- French: Les Traces du rêve
- Directed by: Jean-Daniel Lafond
- Written by: Jean-Daniel Lafond
- Produced by: Jacques Vallée
- Starring: Pierre Perrault
- Cinematography: François Beauchemin Martin Leclerc Michel Naud
- Edited by: Babalou Hamelin
- Music by: Pierre Perrault
- Production company: National Film Board of Canada
- Release date: 1986;
- Running time: 96 minutes
- Country: Canada
- Language: French

= Dream Tracks =

1986 Canadian documentary film

Dream Tracks (Les Traces du rêve) is a Canadian documentary film, directed by Jean-Daniel Lafond and released in 1986. The film is a portrait of the life and work of Quebec filmmaker Pierre Perrault.

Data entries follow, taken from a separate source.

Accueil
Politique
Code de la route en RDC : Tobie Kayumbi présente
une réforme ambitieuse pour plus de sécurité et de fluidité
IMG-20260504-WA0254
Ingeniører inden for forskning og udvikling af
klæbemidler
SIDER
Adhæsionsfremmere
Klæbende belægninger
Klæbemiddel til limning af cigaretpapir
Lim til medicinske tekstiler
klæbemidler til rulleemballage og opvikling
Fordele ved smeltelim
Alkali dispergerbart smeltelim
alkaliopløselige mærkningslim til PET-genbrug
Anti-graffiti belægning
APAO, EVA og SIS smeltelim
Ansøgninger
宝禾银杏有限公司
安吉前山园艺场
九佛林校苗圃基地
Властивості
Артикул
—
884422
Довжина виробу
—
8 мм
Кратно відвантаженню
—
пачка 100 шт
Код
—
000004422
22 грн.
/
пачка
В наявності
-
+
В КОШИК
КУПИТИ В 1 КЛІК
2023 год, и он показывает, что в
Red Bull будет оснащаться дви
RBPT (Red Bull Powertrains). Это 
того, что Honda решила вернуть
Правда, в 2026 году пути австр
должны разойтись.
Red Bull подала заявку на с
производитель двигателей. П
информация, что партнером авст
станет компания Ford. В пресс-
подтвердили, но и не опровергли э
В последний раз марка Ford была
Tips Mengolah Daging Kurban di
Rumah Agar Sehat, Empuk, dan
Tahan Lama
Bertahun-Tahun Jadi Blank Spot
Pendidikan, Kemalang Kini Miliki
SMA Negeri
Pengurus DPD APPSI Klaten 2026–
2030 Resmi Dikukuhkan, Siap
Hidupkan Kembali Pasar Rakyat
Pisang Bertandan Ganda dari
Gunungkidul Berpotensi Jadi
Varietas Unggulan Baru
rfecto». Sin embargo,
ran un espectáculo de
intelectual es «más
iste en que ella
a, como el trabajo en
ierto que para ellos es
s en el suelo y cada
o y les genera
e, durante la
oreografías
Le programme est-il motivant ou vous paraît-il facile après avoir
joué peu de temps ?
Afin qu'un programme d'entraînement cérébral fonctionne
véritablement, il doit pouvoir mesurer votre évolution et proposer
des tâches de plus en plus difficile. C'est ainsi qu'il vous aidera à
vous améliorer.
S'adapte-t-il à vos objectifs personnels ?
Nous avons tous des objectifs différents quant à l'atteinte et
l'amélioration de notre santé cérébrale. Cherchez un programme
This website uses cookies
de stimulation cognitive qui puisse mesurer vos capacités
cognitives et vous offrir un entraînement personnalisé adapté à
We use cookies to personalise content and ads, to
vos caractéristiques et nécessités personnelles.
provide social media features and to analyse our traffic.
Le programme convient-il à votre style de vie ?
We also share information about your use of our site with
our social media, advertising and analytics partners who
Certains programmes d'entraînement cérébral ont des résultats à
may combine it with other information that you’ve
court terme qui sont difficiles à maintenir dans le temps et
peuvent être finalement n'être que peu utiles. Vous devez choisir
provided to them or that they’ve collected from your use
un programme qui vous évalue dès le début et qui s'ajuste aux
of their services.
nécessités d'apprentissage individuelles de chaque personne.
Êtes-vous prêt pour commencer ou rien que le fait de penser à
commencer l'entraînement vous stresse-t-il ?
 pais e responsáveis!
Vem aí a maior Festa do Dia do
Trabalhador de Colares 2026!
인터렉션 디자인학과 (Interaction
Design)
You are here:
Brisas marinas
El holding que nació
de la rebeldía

Reviewing the film for Cinema Canada, Marika Csano wrote that "It would have been easy for Lafond to be content with a static heroic tableau of Pierre Perrault hunting images. What makes Les Traces du reve interesting is that we watch Perrault evolve from beginning to end. Perhaps Lafond was aware that from the idealized opening portrait, Perrault increasingly becomes a vulnerable human being. Pierre Perrault is led to participate in his own analysis, questioning himself and his work. The conclusion is nostalgic, and has the feel of a despairing testament."

The film received a Genie Award nomination for Best Feature Length Documentary at the 8th Genie Awards in 1987.